Tuesday 23 April 2013

Defining economics


Economics is broadly defined as being the study of scarce resource allocation by society. Various theorists have various definitions. Practically economics involves choice in the use of resources, and all these choices have consequences.

Everybody is an economist. We all make choices with regards to how we use time, consume, expend mental energy and transact with our fellow man plus environment. Economics has a problem in that it involves everything. Researchers therefore pick and choose what to study.

These 'schooled' economists follow different schools. No school can explain everything-all schools have limitation- schools related to finance make the most money as they serve financial services. This leaves other schools, with valuable lessons to teach, out in the cold.

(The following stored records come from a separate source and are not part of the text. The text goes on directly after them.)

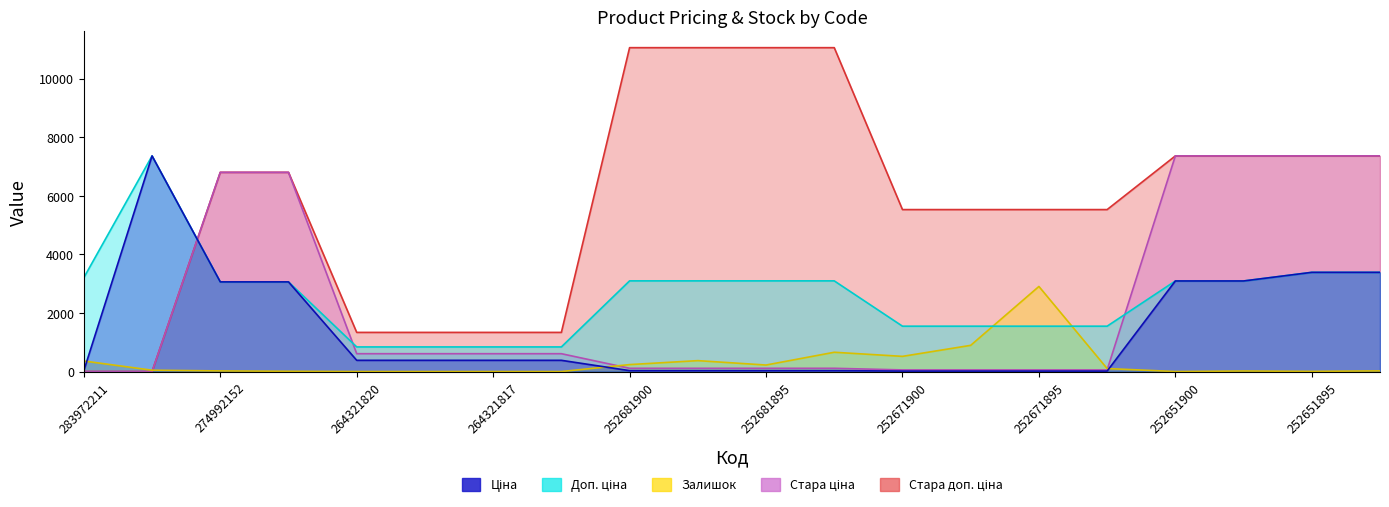

Reading left to right, list all the values displayed in this chart.

Ціна: 32.0	7360.2	3059.7	3059.7	382.9	382.9	382.9	382.9	30.9	30.9	30.9	30.9	15.5	15.5	15.5	15.5	3091.3	3091.3	3385.7	3385.7
Доп. ціна: 3205.0	7360.2	3060.0	3060.0	840.0	840.0	840.0	840.0	3095.0	3095.0	3095.0	3095.0	1548.0	1548.0	1548.0	1548.0	3091.0	3091.0	3386.0	3386.0
Залишок: 360.0	45.0	21.0	9.0	0.0	0.0	0.0	0.0	237.0	372.0	222.0	658.0	518.0	894.0	2904.0	102.0	0.0	18.0	6.0	22.0
Стара ціна: 0.0	0.0	6799.2	6799.2	608.9	608.9	608.9	608.9	110.5	110.5	110.5	110.5	55.3	55.3	55.3	55.3	7360.2	7360.2	7360.2	7360.2
Стара доп. ціна: 0.0	0.0	6799.2	6799.2	1336.0	1336.0	1336.0	1336.0	11055.0	11055.0	11055.0	11055.0	5528.0	5528.0	5528.0	5528.0	7360.2	7360.2	7360.2	7360.2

The Zimbabwe economy suffered hyperinflation as a sequence of following various schools. The Zimbabwe dollar was removed to reduce inflationary pressures that had worsened the availability of resources. Zimbabwe needs to find more applicable schools of economics to suit its unique institutional setting.

As economics involves institutions, cultural beliefs, complex human behavior, historical influences, political forces, human desires and fears, its scope of study is unlimited. What works in one place, like a Structural Adjustment or Austerity Program, will not work in a different socio political setting. Resources might be limited, but ideas are not. Economic schools need to unlimit economic thought in accord with the laws of nature. They is no limit on thought and creativity which fuel human progress and enterprise.

Read widely-they is no limit to understanding the economy. We are all economists.